Car Wars appealed to just a huge range of people, too. (If your game group didn’t really “get” the role-playing games that TSR was putting out at the time, they could certainly figure this out.) What would now appear to be almost an OCD level obsession with “realism” in (among other examples) the hovercraft movement rules sits side by side military equipment that pretty much makes no sense. I mean, it’s like the VLAW in this game is something you could pick up over the counter at WalMart or something. But as crazy as all it was, it was unaccountably and engrossingly fun. You could certainly quibble with where the designers and developers drew the line on anything, but the fact remains… the game really hit a sweet spot and caused a sensation.

This has probably been a bit too much information if you’re completely new to this game– and if it is, don’t sweat it. This game will not steer you wrong no matter how you play it. Your tastes probably differ from mine, but if you just start playing and make adjustments from one session to the next, you’ll eventually pin down what works best for you.
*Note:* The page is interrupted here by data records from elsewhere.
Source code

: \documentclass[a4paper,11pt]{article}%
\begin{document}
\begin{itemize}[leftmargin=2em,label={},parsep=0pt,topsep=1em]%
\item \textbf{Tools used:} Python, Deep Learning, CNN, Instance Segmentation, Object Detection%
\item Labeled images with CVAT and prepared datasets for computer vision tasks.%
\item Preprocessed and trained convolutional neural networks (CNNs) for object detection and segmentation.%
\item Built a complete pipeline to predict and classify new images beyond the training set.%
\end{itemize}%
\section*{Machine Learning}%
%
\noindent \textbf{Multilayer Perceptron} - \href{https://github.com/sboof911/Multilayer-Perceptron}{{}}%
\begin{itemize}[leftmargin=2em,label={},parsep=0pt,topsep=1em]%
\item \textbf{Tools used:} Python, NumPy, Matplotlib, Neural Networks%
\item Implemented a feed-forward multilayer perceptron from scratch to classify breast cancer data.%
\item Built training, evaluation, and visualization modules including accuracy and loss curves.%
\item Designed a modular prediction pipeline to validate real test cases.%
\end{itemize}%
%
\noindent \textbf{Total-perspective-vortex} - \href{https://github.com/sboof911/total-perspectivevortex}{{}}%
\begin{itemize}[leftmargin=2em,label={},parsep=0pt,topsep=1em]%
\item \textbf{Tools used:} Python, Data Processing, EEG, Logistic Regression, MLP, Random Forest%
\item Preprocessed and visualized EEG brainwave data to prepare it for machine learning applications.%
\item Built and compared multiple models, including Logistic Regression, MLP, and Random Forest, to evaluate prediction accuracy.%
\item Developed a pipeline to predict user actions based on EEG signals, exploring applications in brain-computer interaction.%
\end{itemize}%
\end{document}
And if you’re still not quite sure what to do when you roll out of the pits and into the arena the first time, just remember this: Drive Offensively!

14 Comments
  • Love this article! I was a big CW fan back in the day and even contributed to it (see Boat Wars under my birth name of David W. Dyche, http://boardgamegeek.com/boardgame/8367/boat-wars-car-wars-supplement)

    • Jeffro says:

      I personally think that Boat Wars is underrated. (I was insanely jealous of my friend’s black plastic edition of that and completely dig the huge blue maps from the big box version.) Thank you for your contribution to the game!

  • Daniel says:

    I can still smell Car Wars – both the original paper and chits and the melted, exploded, coal-fired, kerosene, blowtorched, hammered, sledgehammered and gunshot hot wheels cars that I bought in multiple duplicates.

    …because, you know, it was interesting from an academic perspective to convert 1:180 scale to 1:64. Ah…because I liked math?

    • Jeffro says:

      With a large enough turning key, you could play with actual cars…!

      • Daniel says:

        The best one I had was a silver Stingray that fused weird when I had it in the vice in my patented “Bic to simulate flattened tires” approach. The fire melted a decal or paint or something on the side and I swear it came out looking like a side mounted machine gun.

        I tried to do the same thing on a ‘vette without a flat so I’d have its pristine pre-violence version. Oops. Melted the windshield and got no gun out of it.

    • Loren says:

      I still run events using 1:24 scale models at 8x scale.

  • Darius says:

    Had the Deluxe edition, and Dueltrack. Can’t remember if I got the compendium.

    Loved, loved, loved it.

  • Daniel says:

    Now, I will say that having no flip-wrecks is the worst of the deals for me. So are the wreckers on a separate card, or are there just generic wreck cards?

    In hot wheels terms, I had a pristine, a battle damaged and a wreck version for about a half dozen cars.

    Strangely, I probably had thirty additional wrecked versions, too. I don’t know, in case you needed a ton of wrecks and no starting functional cars.

  • Amadan says:

    I have almost every supplement you posted here. Including an old stack of ADQs. 🙂

    Haven’t played Car Wars in years, but this really makes me want to break it out again.

    • Jeffro says:

      My son is currently in the process of working up a hovercraft design. I should have realized that was inevitable given that his first “serious” hobby game was G.E.V.!

  • Geoff Speare says:

    This is the most amazing review of Car Wars ever. Thank you!